Pre tax is risky. If you end up in a significantly higher tax bracket in retirement than you were when you deferred your taxes, you could live to regret the day you deferred your taxes. This can happen if you are good (start young max contributions and have a high rate of return, a crackerjack, or a little cracker jack and a fat pension) The stars would have to line up a little for this to happen (say capital gains stays at 15% future tax rate goes way up). I am not saying that if your only choice is a trad 401k that you shouldn't do it(remember rollover trick to weasel out of this), but that Roths are way better.



want the cold numbers? Here is a calculator that should give you an idea. http://www.ifa.com/401k/calculator/RothConvertCalc.asp

or

https://calcsuite.fidelity.com/rothconveval/app/launchPage.htm

The neat thing about running these is you can make up your own assumptions and come to your own conclusions. If you monkey around with your tax rate in retirement you can make the numbers dance and do what you want with em.

Why are 401ks slightly worse than IRAS? the bad deal is that 401k plans are typically have a limited investment choices that have higher expense ratios. This more true for some 401ks than others. I hear school teachers have terrible 401ks choices. You can fix this sometimes and is not a good excuse to not contribute to one. the work around or fix?

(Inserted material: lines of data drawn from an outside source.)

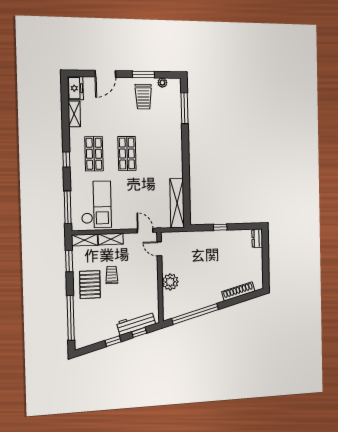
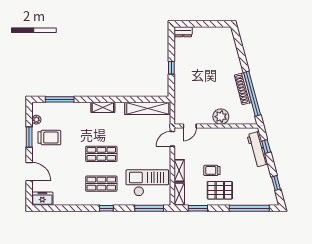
shelving: (74, 114) -> (103, 107), moved
shoe rack: (238, 291) -> (243, 89), moved
window: (113, 341) -> (276, 183), moved

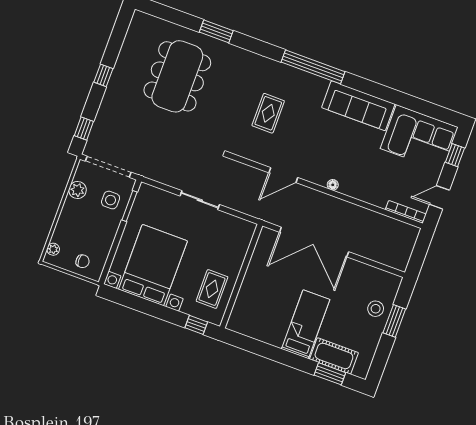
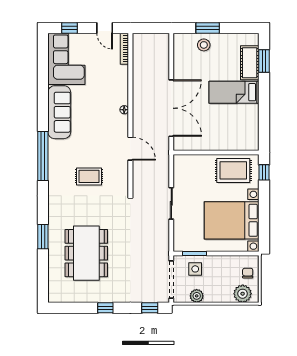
dining table: (177, 76) -> (86, 253), turned 90
plant: (53, 249) -> (243, 294), width x1.87, depth x1.87
rug: (212, 289) -> (233, 170), width x1.36, depth x1.43

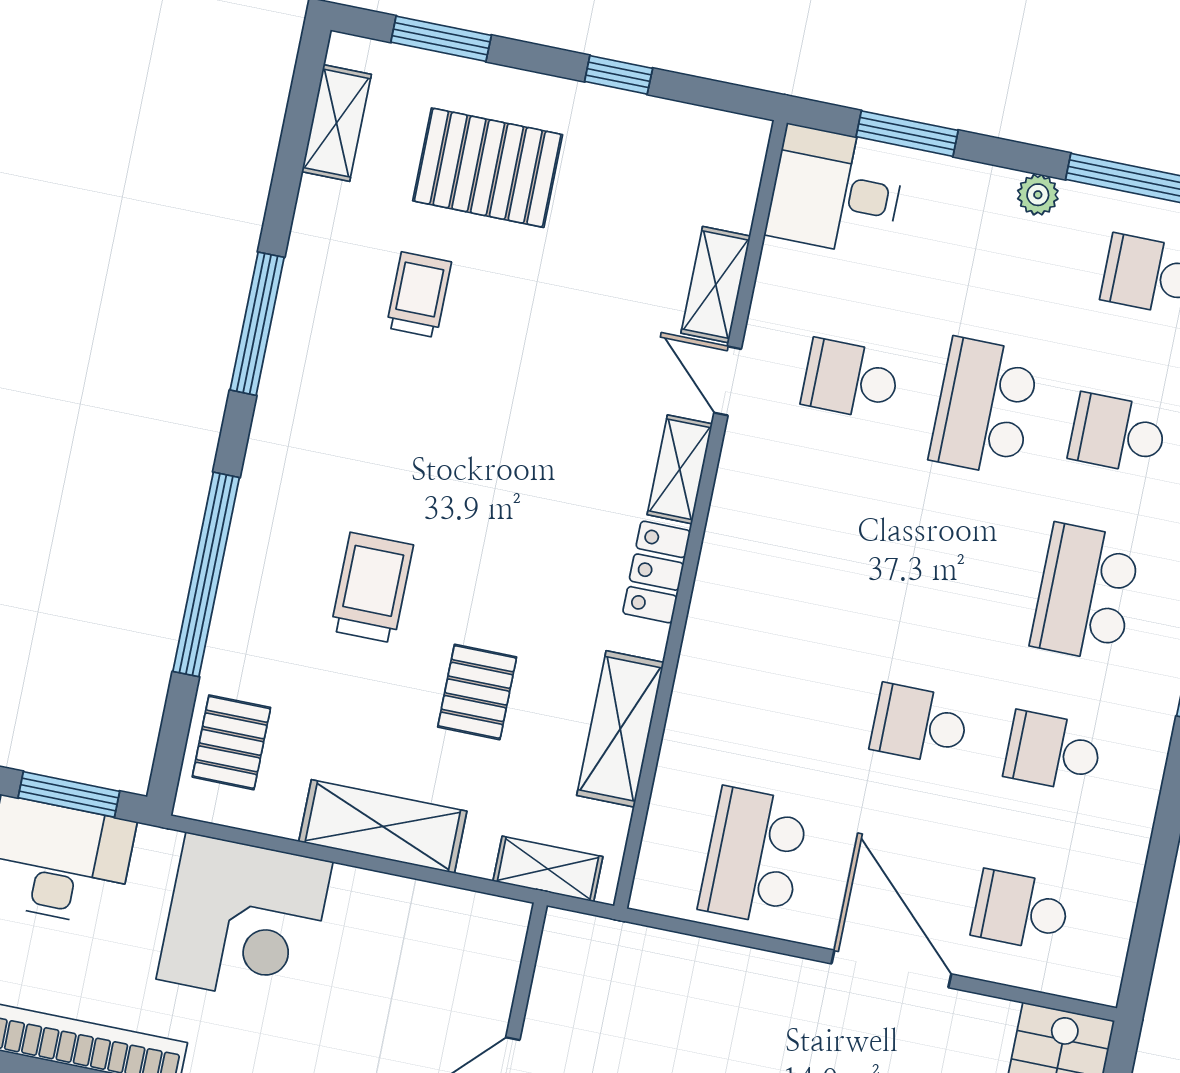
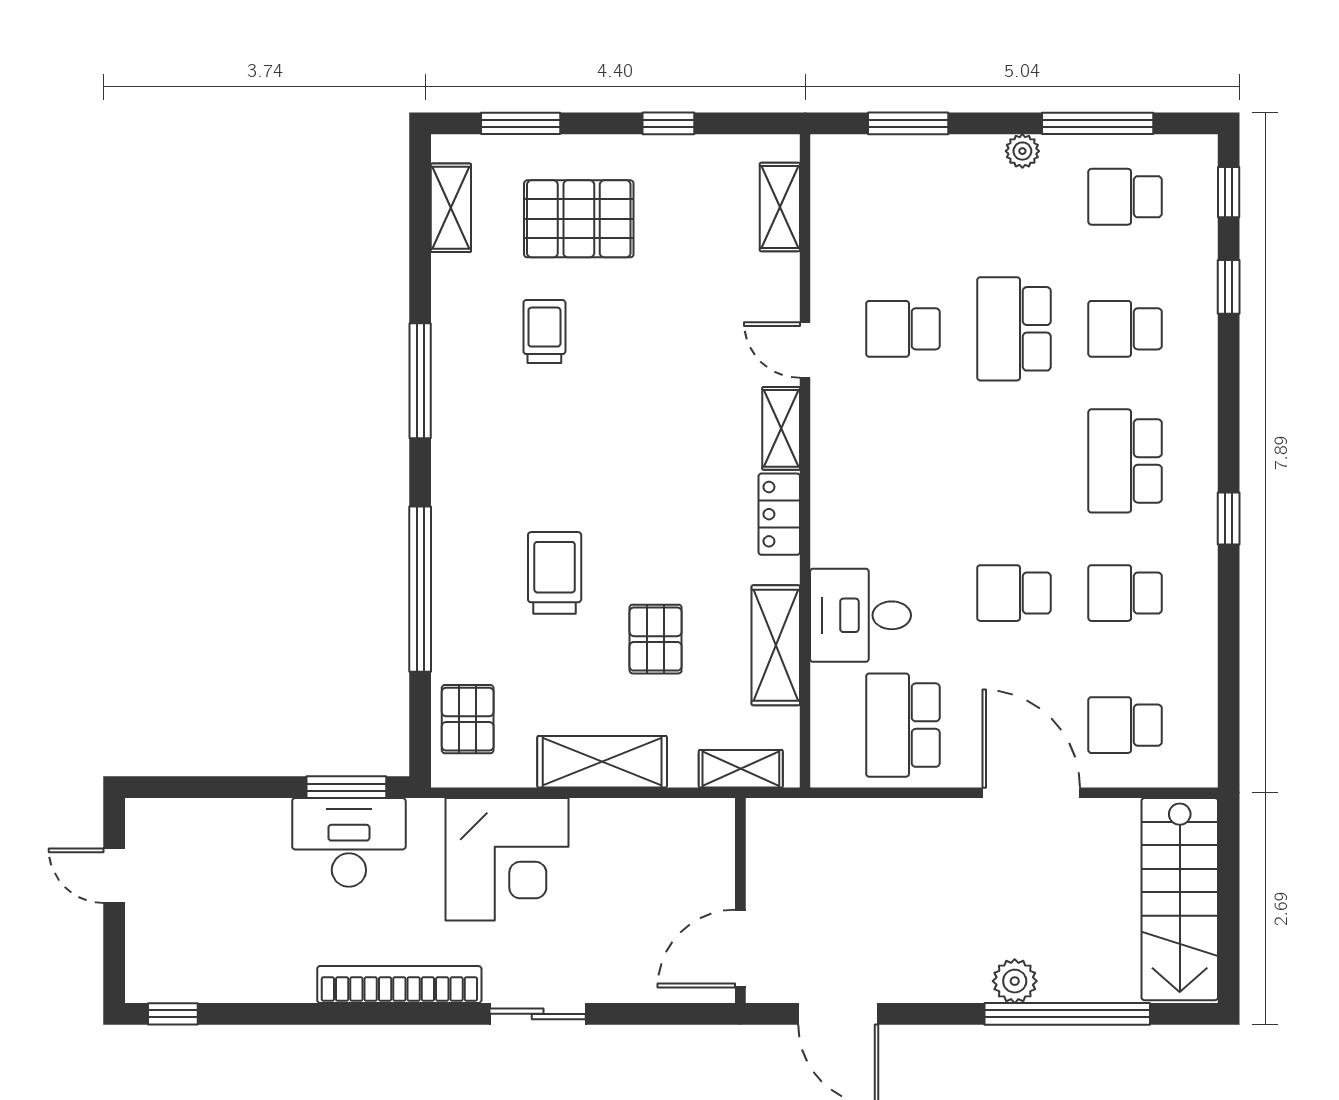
desk: (836, 191) -> (861, 615), moved
shelving: (716, 285) -> (780, 207), moved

When you change jobs, rollover your 401k. This is a great deal (Get more low cost mutual funds to choose)Make sure they do not cut you a check

Some places have brokerage link accounts.
Letter campaign to your employer tell em you want better options.


Health savings accounts. This is new. If you have a "high deductible health insurance" you may qualify. If you don't use it at the end of the year you still get to keep it. money is never taxed. I say again never. you can invest it. You can use the money immediately on most health related expenses (Dr visit medicine and more importantly down the road health insurance) You can use it for your spouse or child. the bad, the money can only be used for health related things and you got to keep records and the investment options are sometimes not great(low choices high fees) It takes a year to build up enough money to invest. This can be a great deal for people who plan to pay for their own insurance once retired.

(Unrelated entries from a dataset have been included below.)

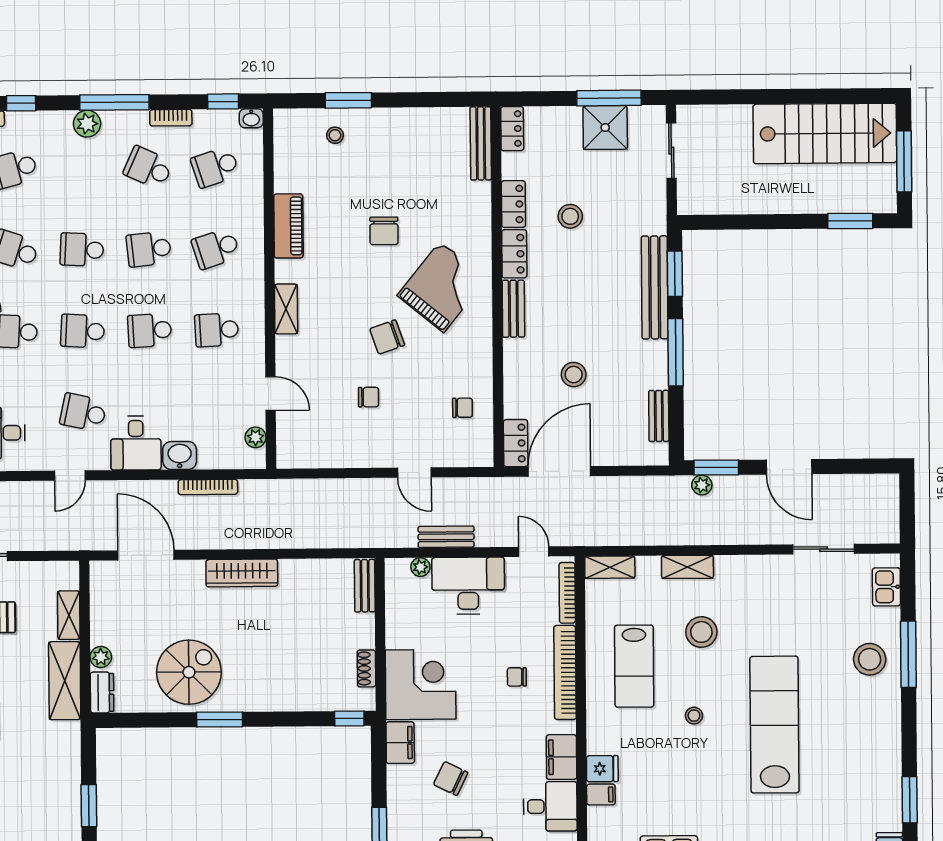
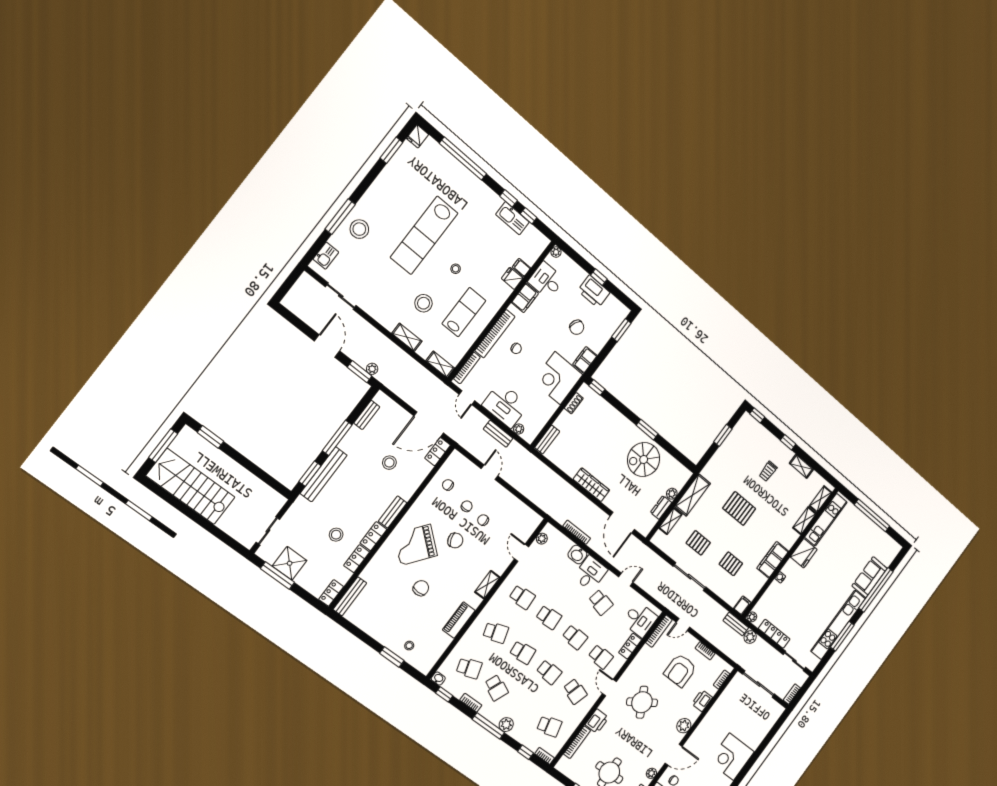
chair: (410, 398) -> (467, 506), added
dresser: (102, 692) -> (661, 507), moved

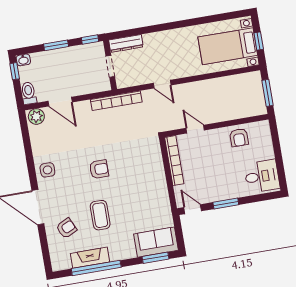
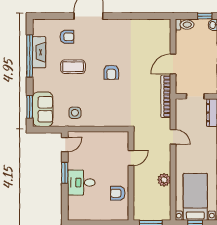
door: (162, 84) -> (173, 137), swing flipped
door: (60, 102) -> (173, 64), moved
plant: (36, 116) -> (164, 180), moved
bookcase: (174, 161) -> (108, 136), removed
side table: (47, 170) -> (75, 113), moved
desk: (262, 176) -> (81, 183), moved, turned 90
armchair: (66, 228) -> (67, 37), turned -65

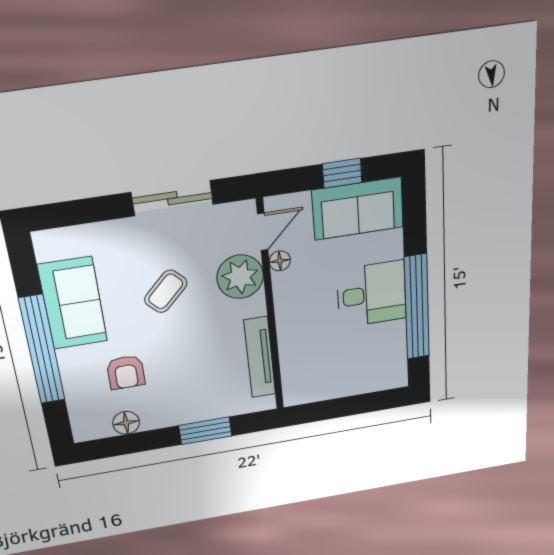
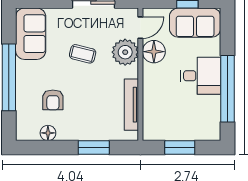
floor lamp: (280, 261) -> (154, 52), width x1.89, depth x1.89
coffee table: (166, 291) -> (83, 54), turned 59
sofa: (73, 303) -> (31, 34), moved
window: (344, 407) -> (180, 148), added

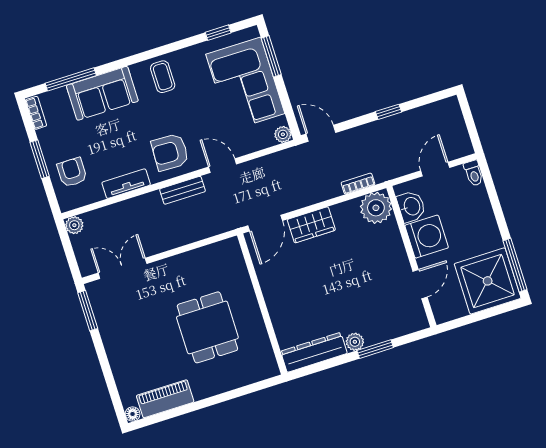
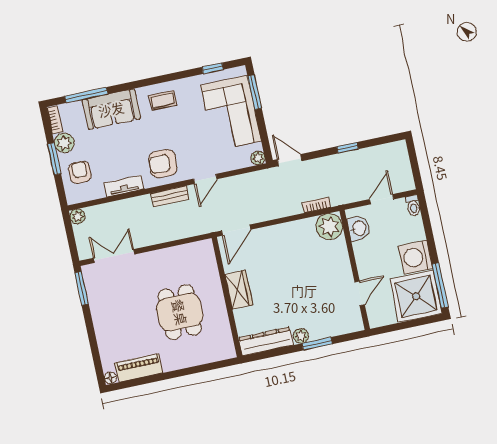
coffee table: (163, 77) -> (163, 100), turned 90
plant: (50, 139) -> (64, 143), added
door: (223, 166) -> (205, 179), swing flipped
wardrobe: (311, 225) -> (239, 290), moved, turned -90
washing machine: (427, 237) -> (416, 257), moved, turned 180

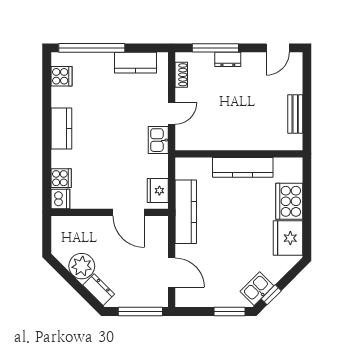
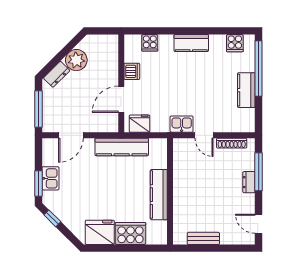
kitchen counter: (135, 63) -> (246, 90), moved
shoe rack: (181, 75) -> (232, 143), width x1.43
dishwasher: (60, 199) -> (132, 71), moved, turned -90
kitchen sink: (257, 289) -> (50, 178), moved, turned 45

529's i don't know much about. other than pay for higher ed, can change name of kid. something to look into at some point. IF somebody would like to comment feel free.

By the way all these retirement accounts have the added advantage of litigation protection. (think OJ going golfing even though he has got a huge settlement against him) which may be a reason in and of itself to do em.
Are you still awake? congradulations! you are the only one who made it through this blog entry.